● **DOCUMENT SEGMENT**:
Someone told us that stablecoin pools were boring 😬🤯

Here's why they're wrong! 👇

Intro

  • For starters, around 1B out of 3.7B TVL in Uni v3 is a stablecoin pool. That's around 27%!
  • Of that 1B, about half of it (0.45B) is concentrated in the DAI-USDC pools at 0.01% and 0.05%.
  • But it's not just about size. Let's dig deeper into some of these pools 👇

Experiments

We investigate the following UniV3 pools:

  • USDC-USDT (0.01%)
  • USDC-USDT (0.05%)
  • USDC-DAI (0.01%)
  • USDC-DAI (0.05%)
  • FRAX-USDC (0.05%)

Let's start by looking at prices. They should be super stable...right?

Mostly! Some stable pools are more stable than others 🐷🏠

img-1

Some pools exhibit short periods of large variability, likely due to whales + MEV + UniV3 liquidity math (e.g. USDC-USDT 0.05%)

Remark: The prices 👆 are ordered on a "per-tx" basis; thus, some of the larger spikes happen inside the same block as their neighboring transactions.

Some pool stats:

  • Most stable: DAI-USDC (0.01%)
  • Most popular: USDC-USDT (0.01%)
  • Largest volatility: USDC-USDT (0.05%)
  • Approximately log-normal distribution of txs (eyeballing it)

See histograms + summary statistics👇

img-2 img-3

What about time between txs?

● **DATA EXTRACT**:
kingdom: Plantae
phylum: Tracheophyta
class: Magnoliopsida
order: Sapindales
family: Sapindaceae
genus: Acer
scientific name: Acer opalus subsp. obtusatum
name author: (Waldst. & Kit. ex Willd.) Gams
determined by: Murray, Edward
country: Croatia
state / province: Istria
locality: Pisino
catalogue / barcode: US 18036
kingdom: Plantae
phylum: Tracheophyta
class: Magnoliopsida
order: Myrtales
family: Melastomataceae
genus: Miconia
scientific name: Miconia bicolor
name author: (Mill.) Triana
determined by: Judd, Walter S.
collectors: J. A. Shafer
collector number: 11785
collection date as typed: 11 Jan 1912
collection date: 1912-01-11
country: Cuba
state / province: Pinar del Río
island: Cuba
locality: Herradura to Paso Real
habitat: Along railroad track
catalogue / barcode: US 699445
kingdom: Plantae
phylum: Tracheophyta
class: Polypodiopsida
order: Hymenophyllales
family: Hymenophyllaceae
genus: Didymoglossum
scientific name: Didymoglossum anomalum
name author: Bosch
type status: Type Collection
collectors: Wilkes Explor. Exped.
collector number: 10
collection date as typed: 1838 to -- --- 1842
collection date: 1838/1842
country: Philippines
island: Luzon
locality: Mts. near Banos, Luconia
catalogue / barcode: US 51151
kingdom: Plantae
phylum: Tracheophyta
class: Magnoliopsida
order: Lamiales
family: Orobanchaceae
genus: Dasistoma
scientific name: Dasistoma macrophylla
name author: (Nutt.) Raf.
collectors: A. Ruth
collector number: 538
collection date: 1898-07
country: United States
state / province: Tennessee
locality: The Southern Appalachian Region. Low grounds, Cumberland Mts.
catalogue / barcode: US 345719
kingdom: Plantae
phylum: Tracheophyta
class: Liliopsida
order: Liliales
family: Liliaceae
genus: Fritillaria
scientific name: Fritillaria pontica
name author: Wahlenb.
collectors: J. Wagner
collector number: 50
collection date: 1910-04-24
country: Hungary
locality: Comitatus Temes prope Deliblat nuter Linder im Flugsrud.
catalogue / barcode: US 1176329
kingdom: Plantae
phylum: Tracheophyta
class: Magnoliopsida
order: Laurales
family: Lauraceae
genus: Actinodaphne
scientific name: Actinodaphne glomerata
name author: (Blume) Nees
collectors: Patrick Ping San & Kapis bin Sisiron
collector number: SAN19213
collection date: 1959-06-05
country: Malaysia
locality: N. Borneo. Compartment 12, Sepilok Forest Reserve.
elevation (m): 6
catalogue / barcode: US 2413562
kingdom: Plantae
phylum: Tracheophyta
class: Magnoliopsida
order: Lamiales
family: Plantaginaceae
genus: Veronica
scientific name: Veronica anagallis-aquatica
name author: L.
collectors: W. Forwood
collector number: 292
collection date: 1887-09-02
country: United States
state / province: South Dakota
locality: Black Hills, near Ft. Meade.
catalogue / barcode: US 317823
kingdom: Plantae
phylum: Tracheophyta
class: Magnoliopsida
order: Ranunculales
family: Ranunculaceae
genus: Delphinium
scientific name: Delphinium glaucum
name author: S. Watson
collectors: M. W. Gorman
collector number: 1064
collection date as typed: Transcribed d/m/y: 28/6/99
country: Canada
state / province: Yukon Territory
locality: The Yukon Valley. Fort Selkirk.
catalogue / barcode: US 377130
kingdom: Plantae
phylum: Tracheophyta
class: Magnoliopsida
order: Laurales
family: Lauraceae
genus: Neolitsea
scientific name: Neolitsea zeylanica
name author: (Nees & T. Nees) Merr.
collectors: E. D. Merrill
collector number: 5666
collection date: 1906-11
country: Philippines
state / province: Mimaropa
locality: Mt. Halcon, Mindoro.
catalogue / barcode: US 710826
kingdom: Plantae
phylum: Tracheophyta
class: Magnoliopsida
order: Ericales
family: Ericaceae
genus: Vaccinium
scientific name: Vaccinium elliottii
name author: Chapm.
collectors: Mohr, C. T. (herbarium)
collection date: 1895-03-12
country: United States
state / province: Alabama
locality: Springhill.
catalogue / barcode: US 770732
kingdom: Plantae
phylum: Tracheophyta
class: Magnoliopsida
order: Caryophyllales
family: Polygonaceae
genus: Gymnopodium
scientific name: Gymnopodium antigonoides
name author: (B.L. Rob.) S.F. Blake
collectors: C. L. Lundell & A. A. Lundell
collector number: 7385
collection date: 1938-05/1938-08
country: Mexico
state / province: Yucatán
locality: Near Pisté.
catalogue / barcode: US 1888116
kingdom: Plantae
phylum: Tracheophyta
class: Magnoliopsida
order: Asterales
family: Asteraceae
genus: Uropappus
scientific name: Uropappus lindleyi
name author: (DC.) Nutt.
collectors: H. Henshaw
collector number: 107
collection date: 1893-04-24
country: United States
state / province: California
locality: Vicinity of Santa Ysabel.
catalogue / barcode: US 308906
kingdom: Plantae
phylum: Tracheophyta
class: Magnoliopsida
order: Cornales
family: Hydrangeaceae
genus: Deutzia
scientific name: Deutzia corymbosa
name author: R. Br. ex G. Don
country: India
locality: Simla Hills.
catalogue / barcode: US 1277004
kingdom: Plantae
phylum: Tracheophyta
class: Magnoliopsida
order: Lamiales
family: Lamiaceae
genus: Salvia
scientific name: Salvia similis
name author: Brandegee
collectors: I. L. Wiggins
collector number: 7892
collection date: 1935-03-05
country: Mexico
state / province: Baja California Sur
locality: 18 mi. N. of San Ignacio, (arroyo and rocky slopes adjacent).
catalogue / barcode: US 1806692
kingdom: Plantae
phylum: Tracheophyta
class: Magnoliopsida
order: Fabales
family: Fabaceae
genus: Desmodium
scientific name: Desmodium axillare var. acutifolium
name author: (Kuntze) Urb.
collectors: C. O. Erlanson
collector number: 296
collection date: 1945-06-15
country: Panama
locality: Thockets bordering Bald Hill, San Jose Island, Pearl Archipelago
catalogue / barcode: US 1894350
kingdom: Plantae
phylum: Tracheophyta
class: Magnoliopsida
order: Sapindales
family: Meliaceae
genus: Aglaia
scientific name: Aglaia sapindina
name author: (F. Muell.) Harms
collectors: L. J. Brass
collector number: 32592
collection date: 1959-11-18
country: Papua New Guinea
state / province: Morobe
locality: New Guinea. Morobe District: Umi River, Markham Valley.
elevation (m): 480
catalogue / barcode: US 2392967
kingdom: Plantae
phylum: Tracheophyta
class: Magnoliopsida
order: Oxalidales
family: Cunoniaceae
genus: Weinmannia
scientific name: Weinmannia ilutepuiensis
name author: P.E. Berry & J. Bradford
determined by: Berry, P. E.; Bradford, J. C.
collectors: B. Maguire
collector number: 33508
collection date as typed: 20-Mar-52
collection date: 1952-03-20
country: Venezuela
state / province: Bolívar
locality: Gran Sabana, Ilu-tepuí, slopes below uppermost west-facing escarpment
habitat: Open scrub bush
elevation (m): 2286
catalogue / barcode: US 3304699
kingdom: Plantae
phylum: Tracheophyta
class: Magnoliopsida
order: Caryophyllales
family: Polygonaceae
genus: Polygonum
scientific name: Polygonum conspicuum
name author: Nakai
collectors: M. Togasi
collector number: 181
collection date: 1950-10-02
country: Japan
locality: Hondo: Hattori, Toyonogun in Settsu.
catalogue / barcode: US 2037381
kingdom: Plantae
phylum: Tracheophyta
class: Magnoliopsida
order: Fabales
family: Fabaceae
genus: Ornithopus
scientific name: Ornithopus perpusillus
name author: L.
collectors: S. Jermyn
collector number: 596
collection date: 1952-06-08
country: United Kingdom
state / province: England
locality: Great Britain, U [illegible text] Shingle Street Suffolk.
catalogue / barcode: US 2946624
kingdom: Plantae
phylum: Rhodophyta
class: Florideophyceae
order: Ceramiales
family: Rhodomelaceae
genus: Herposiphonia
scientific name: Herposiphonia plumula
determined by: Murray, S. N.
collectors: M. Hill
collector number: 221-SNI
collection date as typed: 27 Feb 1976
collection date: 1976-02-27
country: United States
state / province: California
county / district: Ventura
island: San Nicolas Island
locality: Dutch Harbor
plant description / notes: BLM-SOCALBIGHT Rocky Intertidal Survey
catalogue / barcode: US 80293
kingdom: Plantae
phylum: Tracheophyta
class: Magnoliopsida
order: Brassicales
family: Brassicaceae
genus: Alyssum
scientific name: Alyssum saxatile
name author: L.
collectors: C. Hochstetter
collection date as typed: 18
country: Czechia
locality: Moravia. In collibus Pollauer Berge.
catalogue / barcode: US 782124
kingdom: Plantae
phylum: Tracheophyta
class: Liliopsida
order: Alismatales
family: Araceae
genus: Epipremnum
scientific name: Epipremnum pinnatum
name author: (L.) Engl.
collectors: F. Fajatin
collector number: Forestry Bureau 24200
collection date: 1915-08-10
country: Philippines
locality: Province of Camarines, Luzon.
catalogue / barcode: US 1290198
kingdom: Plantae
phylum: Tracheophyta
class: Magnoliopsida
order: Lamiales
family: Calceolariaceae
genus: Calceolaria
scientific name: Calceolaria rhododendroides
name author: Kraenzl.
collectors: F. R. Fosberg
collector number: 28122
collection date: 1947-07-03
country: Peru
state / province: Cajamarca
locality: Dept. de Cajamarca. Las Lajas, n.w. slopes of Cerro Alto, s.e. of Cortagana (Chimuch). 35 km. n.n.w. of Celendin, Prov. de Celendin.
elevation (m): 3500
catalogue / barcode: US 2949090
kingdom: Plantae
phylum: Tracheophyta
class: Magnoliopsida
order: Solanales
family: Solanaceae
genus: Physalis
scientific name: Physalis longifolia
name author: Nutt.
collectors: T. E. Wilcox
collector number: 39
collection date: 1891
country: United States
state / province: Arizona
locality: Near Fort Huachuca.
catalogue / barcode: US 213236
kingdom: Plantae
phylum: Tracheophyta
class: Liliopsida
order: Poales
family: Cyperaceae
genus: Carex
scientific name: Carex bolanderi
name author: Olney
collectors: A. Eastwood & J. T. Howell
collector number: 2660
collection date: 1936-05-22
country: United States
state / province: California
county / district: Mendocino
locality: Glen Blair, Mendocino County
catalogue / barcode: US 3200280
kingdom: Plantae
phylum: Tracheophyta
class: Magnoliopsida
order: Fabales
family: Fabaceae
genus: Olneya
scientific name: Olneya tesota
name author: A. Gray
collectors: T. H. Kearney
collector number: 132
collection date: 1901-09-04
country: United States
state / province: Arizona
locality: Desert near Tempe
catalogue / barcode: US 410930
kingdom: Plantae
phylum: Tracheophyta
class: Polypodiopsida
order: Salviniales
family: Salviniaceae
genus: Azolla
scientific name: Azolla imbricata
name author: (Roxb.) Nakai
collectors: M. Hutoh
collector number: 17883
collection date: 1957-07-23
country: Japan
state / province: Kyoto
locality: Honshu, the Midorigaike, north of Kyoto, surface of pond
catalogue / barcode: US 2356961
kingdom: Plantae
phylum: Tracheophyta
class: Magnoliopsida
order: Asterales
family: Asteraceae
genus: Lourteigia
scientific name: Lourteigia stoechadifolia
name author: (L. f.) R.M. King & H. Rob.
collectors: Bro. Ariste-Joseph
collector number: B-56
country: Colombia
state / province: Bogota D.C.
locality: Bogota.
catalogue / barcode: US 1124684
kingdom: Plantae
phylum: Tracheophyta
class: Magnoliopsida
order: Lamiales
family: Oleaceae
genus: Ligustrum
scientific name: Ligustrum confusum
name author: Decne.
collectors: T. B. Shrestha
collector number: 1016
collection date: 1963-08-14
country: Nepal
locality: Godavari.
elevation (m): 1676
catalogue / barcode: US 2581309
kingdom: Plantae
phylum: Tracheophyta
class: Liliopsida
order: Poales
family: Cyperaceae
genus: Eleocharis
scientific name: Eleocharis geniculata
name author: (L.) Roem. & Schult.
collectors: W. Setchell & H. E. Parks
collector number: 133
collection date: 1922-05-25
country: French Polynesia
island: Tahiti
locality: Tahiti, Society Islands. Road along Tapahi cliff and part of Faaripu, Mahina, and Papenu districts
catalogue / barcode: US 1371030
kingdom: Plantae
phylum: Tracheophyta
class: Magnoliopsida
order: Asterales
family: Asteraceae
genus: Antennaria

● **CHALLENGE**: Could you extract, word for word, the stretch from "Remark: The prices" through "stable: DAI-USDC (0.01%)" in the stablecoin pool thread above?

● **EXERCISE OUTPUT**:
Remark: The prices 👆 are ordered on a "per-tx" basis; thus, some of the larger spikes happen inside the same block as their neighboring transactions.

Some pool stats:

  • Most stable: DAI-USDC (0.01%)